Un prêtre français, en Haïti depuis 40 ans,
disait : "Quand on est en Haïti depuis 3 semaines, on a envie d'écrire
un livre, quand on y reste 3 mois, un article semble suffire ; passé 3
ans, on ne sait plus par où commencer".
Je connais ce pays depuis 40 ans, j’y ai vécu 5 ans, j’y retourne régulièrement et j’ai du mal à raconter. Ceux qui pensent ou disent : " yaka, faukon…." peuvent passer leur chemin, ils ne comprendront jamais rien à Haïti ; c’est une histoire originale et difficile, une culture riche dans un pays pauvre, un peuple fataliste mais volontaire, des gens attachants mais épuisants, si proches et en même temps si lointains; on le voit, ce sont d’abord par des contradictions qu’il faut appréhender ce pays.
C’est parce qu’en 1969, j’ai rencontré des réfugiés politiques, exilés par Duvalier Père, que mon histoire et des amitiés ont commencé avec Haïti ; cette histoire est secondaire, mais elle m’a permis de partager des moments importants de la vie de ce pays, notamment entre 1986 et 1991, grâce à mon implication dans la vie politique haïtienne , puis ensuite dans des allers-retours fréquents pour continuer à aider nos partenaires politiques, dans la recherche des voies démocratiques ;
Aujourd’hui, j’ai perdu des amis dans cette catastrophe, plus que cela, des amis militants qui ont risqué leur vie à se battre pour leur pays et qui ont fini écrasés par leur maison ou leur université alors que la lutte pour la démocratie, quelle qu’en soit la figure, est loin d’être terminée.
Haïti a un destin tragique depuis 1804, date de son indépendance ; Dans ce pays, depuis toujours, on pense qu’on a touché le fond mais il y a toujours une marche à descendre ; aujourd’hui, la marche était immense vers le fond du gouffre.
Les responsabilités sont nombreuses et diverses, ont des causes lointaines, d’autres proches.
Le pays pauvre, c’est celui sur le dos duquel ceux qui sont plus riches se font une guerre larvée, s’amusent à une surenchère pour montrer leur générosité ou leurs ambitions régionales, se querellent pour obtenir son vote aux Nations-Unies, se servent de champ d’expérimentation ou d’entrainement militaire ; Haïti a connu tout cela, l’un après l’autre ou tout en même temps.
Le pays pauvre, c’est aussi paradoxalement le Far-West des ONG, qui petit à petit remplacent l’Etat avec les meilleures intentions du monde mais aussi avec des conséquences désastreuses quand l’Etat ou ceux censés le représenter laissent faire ou se laissent acheter.

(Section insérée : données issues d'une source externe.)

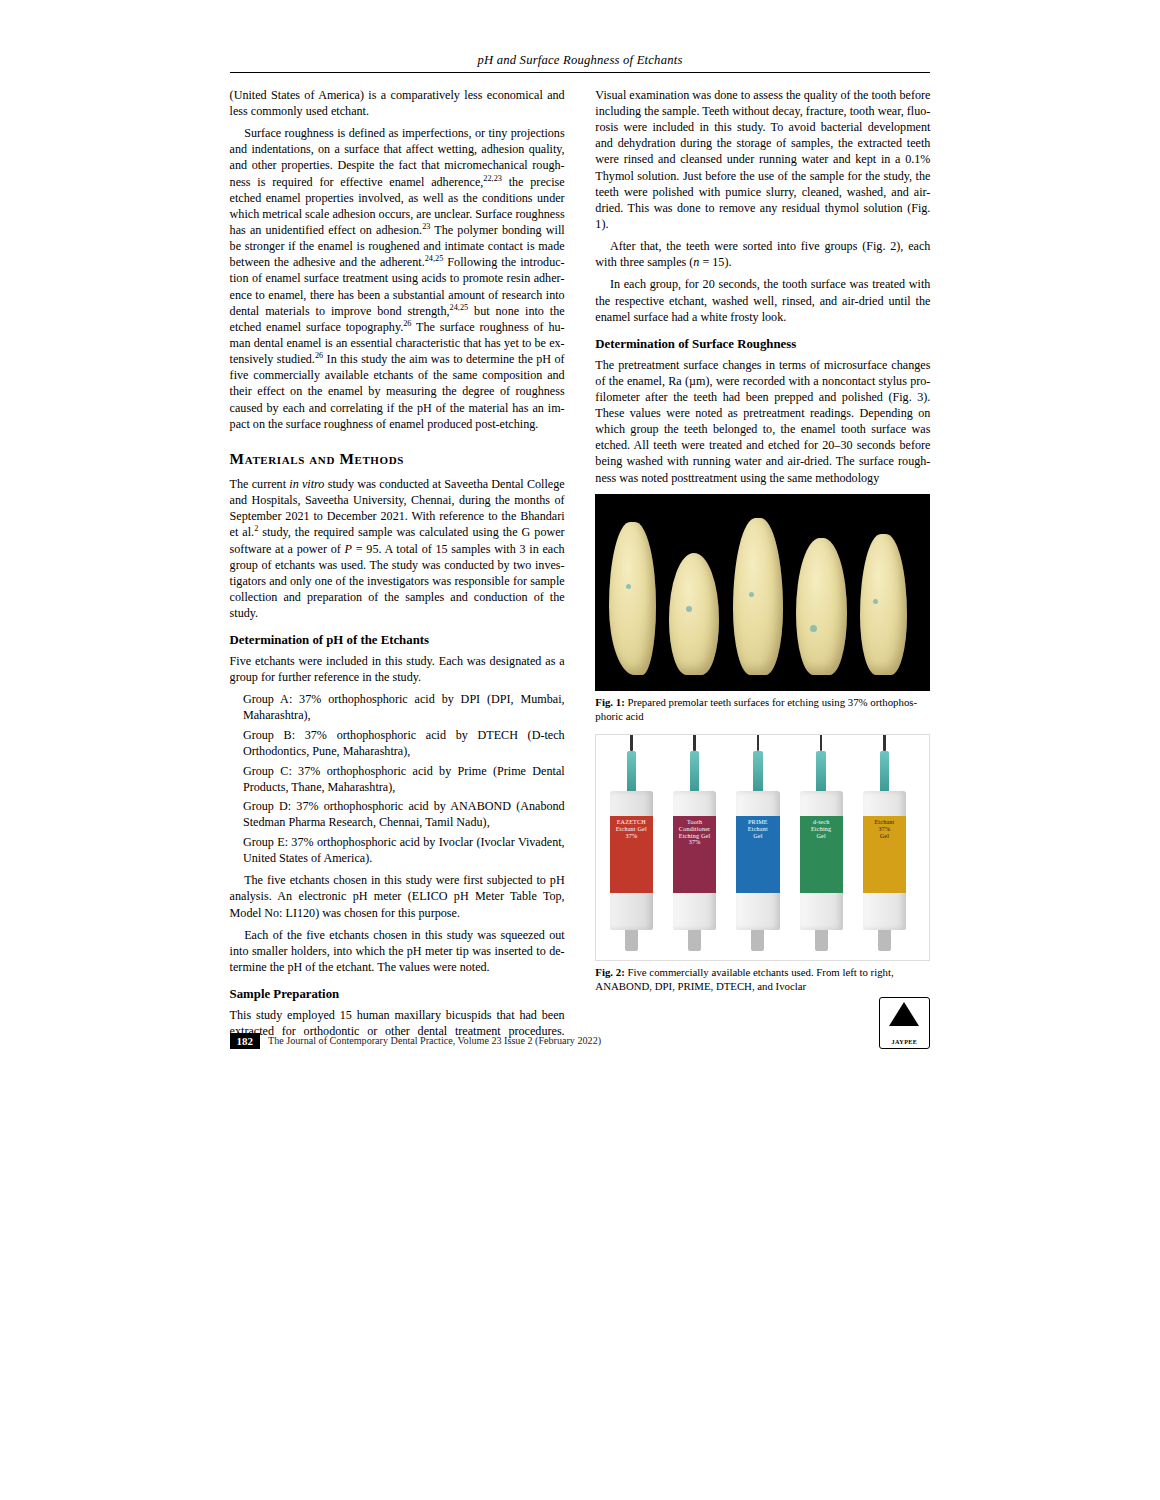pH and Surface Roughness of Etchants
(United States of America) is a comparatively less economical and less commonly used etchant.
Surface roughness is defined as imperfections, or tiny projections and indentations, on a surface that affect wetting, adhesion quality, and other properties. Despite the fact that micromechanical roughness is required for effective enamel adherence,22,23 the precise etched enamel properties involved, as well as the conditions under which metrical scale adhesion occurs, are unclear. Surface roughness has an unidentified effect on adhesion.23 The polymer bonding will be stronger if the enamel is roughened and intimate contact is made between the adhesive and the adherent.24,25 Following the introduction of enamel surface treatment using acids to promote resin adherence to enamel, there has been a substantial amount of research into dental materials to improve bond strength,24,25 but none into the etched enamel surface topography.26 The surface roughness of human dental enamel is an essential characteristic that has yet to be extensively studied.26 In this study the aim was to determine the pH of five commercially available etchants of the same composition and their effect on the enamel by measuring the degree of roughness caused by each and correlating if the pH of the material has an impact on the surface roughness of enamel produced post-etching.
Materials and Methods
The current in vitro study was conducted at Saveetha Dental College and Hospitals, Saveetha University, Chennai, during the months of September 2021 to December 2021. With reference to the Bhandari et al.2 study, the required sample was calculated using the G power software at a power of P = 95. A total of 15 samples with 3 in each group of etchants was used. The study was conducted by two investigators and only one of the investigators was responsible for sample collection and preparation of the samples and conduction of the study.
Determination of pH of the Etchants
Five etchants were included in this study. Each was designated as a group for further reference in the study.
Group A: 37% orthophosphoric acid by DPI (DPI, Mumbai, Maharashtra),
Group B: 37% orthophosphoric acid by DTECH (D-tech Orthodontics, Pune, Maharashtra),
Group C: 37% orthophosphoric acid by Prime (Prime Dental Products, Thane, Maharashtra),
Group D: 37% orthophosphoric acid by ANABOND (Anabond Stedman Pharma Research, Chennai, Tamil Nadu),
Group E: 37% orthophosphoric acid by Ivoclar (Ivoclar Vivadent, United States of America).
The five etchants chosen in this study were first subjected to pH analysis. An electronic pH meter (ELICO pH Meter Table Top, Model No: LI120) was chosen for this purpose.
Each of the five etchants chosen in this study was squeezed out into smaller holders, into which the pH meter tip was inserted to determine the pH of the etchant. The values were noted.
Sample Preparation
This study employed 15 human maxillary bicuspids that had been extracted for orthodontic or other dental treatment procedures. Visual examination was done to assess the quality of the tooth before including the sample. Teeth without decay, fracture, tooth wear, fluorosis were included in this study. To avoid bacterial development and dehydration during the storage of samples, the extracted teeth were rinsed and cleansed under running water and kept in a 0.1% Thymol solution. Just before the use of the sample for the study, the teeth were polished with pumice slurry, cleaned, washed, and air-dried. This was done to remove any residual thymol solution (Fig. 1).
After that, the teeth were sorted into five groups (Fig. 2), each with three samples (n = 15).
In each group, for 20 seconds, the tooth surface was treated with the respective etchant, washed well, rinsed, and air-dried until the enamel surface had a white frosty look.
Determination of Surface Roughness
The pretreatment surface changes in terms of microsurface changes of the enamel, Ra (µm), were recorded with a noncontact stylus profilometer after the teeth had been prepped and polished (Fig. 3). These values were noted as pretreatment readings. Depending on which group the teeth belonged to, the enamel tooth surface was etched. All teeth were treated and etched for 20–30 seconds before being washed with running water and air-dried. The surface roughness was noted posttreatment using the same methodology
Fig. 1: Prepared premolar teeth surfaces for etching using 37% orthophosphoric acid
EAZETCH
Etchant Gel
37%
Tooth Conditioner
Etching Gel
37%
PRIME
Etchant
Gel
d-tech
Etching
Gel
Etchant
37%
Gel
Fig. 2: Five commercially available etchants used. From left to right, ANABOND, DPI, PRIME, DTECH, and Ivoclar
182 The Journal of Contemporary Dental Practice, Volume 23 Issue 2 (February 2022)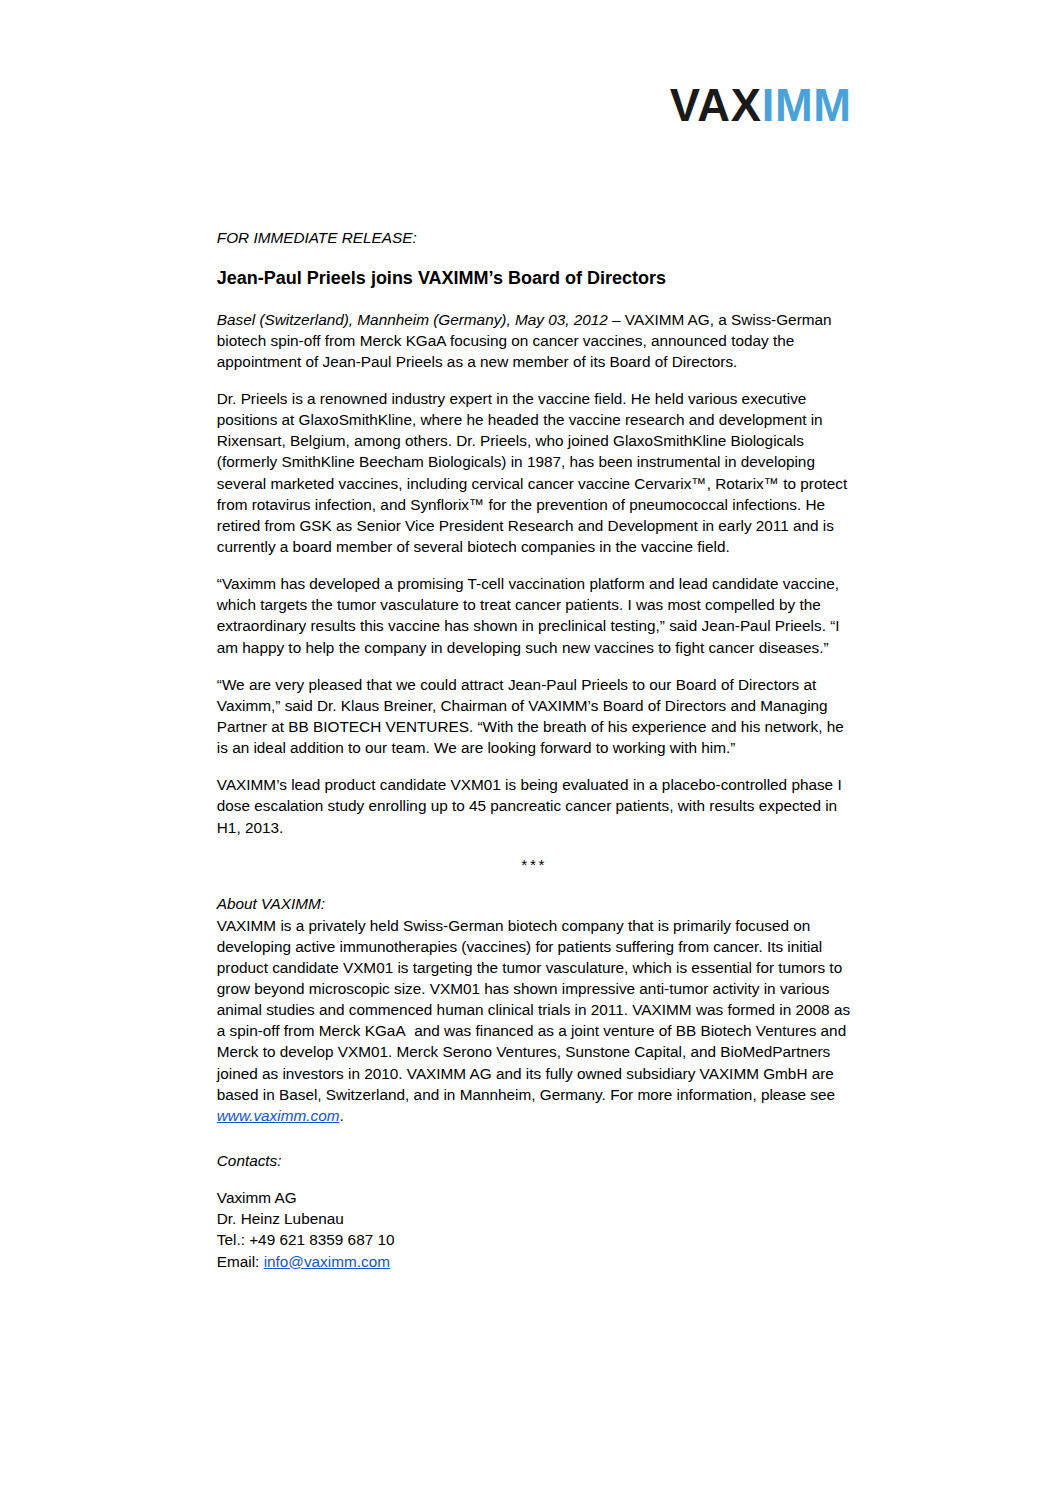VAX IMM
FOR IMMEDIATE RELEASE:
Jean-Paul Prieels joins VAXIMM’s Board of Directors
Basel (Switzerland), Mannheim (Germany), May 03, 2012 – VAXIMM AG, a Swiss-German biotech spin-off from Merck KGaA focusing on cancer vaccines, announced today the appointment of Jean-Paul Prieels as a new member of its Board of Directors.
Dr. Prieels is a renowned industry expert in the vaccine field. He held various executive positions at GlaxoSmithKline, where he headed the vaccine research and development in Rixensart, Belgium, among others. Dr. Prieels, who joined GlaxoSmithKline Biologicals (formerly SmithKline Beecham Biologicals) in 1987, has been instrumental in developing several marketed vaccines, including cervical cancer vaccine Cervarix™, Rotarix™ to protect from rotavirus infection, and Synflorix™ for the prevention of pneumococcal infections. He retired from GSK as Senior Vice President Research and Development in early 2011 and is currently a board member of several biotech companies in the vaccine field.
“Vaximm has developed a promising T-cell vaccination platform and lead candidate vaccine, which targets the tumor vasculature to treat cancer patients. I was most compelled by the extraordinary results this vaccine has shown in preclinical testing,” said Jean-Paul Prieels. “I am happy to help the company in developing such new vaccines to fight cancer diseases.”
“We are very pleased that we could attract Jean-Paul Prieels to our Board of Directors at Vaximm,” said Dr. Klaus Breiner, Chairman of VAXIMM’s Board of Directors and Managing Partner at BB BIOTECH VENTURES. “With the breath of his experience and his network, he is an ideal addition to our team. We are looking forward to working with him.”
VAXIMM’s lead product candidate VXM01 is being evaluated in a placebo-controlled phase I dose escalation study enrolling up to 45 pancreatic cancer patients, with results expected in H1, 2013.
***
About VAXIMM:
VAXIMM is a privately held Swiss-German biotech company that is primarily focused on developing active immunotherapies (vaccines) for patients suffering from cancer. Its initial product candidate VXM01 is targeting the tumor vasculature, which is essential for tumors to grow beyond microscopic size. VXM01 has shown impressive anti-tumor activity in various animal studies and commenced human clinical trials in 2011. VAXIMM was formed in 2008 as a spin-off from Merck KGaA and was financed as a joint venture of BB Biotech Ventures and Merck to develop VXM01. Merck Serono Ventures, Sunstone Capital, and BioMedPartners joined as investors in 2010. VAXIMM AG and its fully owned subsidiary VAXIMM GmbH are based in Basel, Switzerland, and in Mannheim, Germany. For more information, please see www.vaximm.com.
Contacts:
Vaximm AG
Dr. Heinz Lubenau
Tel.: +49 621 8359 687 10
Email: info@vaximm.com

Le pays pauvre, c’est celui où ceux qui ont réussi à être au pouvoir, d’une façon ou d’une autre, se dépêchent de s’enrichir, à quelques exceptions près, sachant que cela ne durera pas longtemps ; Haïti a connu tout cela également depuis des dizaines d’années.
Ces propos sont insuffisants et n’expliquent pas tout, ils sont une entrée possible dans le débat. Il y en a d’autres.
Rien d’étonnant, pour moi en tout cas, dans ce qui se passe aujourd’hui, après ce désastre naturel : les difficultés d’approvisionnement, l’absence de l’Etat, la violence qui monte, la présence massive des Etats-Unis qui, pour l’instant, est positive.
Oui, il faut aider dans l’urgence ce pays pour soigner, donner à manger et à boire, loger sommairement les habitants ; ce sera fait parce que l’émotion est forte et le monde est généreux.
Je suis plus inquiet pour la suite, c’est-à-dire la reconstruction, que ce soit celle de la ville, pour laquelle toute sorte de requins vont s’aligner, ou celle de la vie politique qui, au nom de l’efficacité, risque de considérer que la démocratie ou l’Etat de Droit ne sont pas prioritaires.
Ce sera un bon test pour mesurer les changements de la politique étrangère américaine qui va s’impliquer énormément dans cette affaire ; Quant à la France, elle continuera à faire des beaux discours sur ce pays francophone que, dans les faits, elle a laissé tomber depuis une vingtaine d’années.
Dans ce déluge de récits, reportages, déclarations, j’en
prends et j’en laisse ; certains me font rire, d’autres m’écœurent,
certains sont encourageants ;
il en va ainsi des engagements personnels, ils permettent sur le long terme de prendre de la distance et d’être patient.
Paul Cozigon - Militant à la section PS de Puteaux - Ancien secrétaire de section du PS à Haïti. Membre du secrétariat international du PS.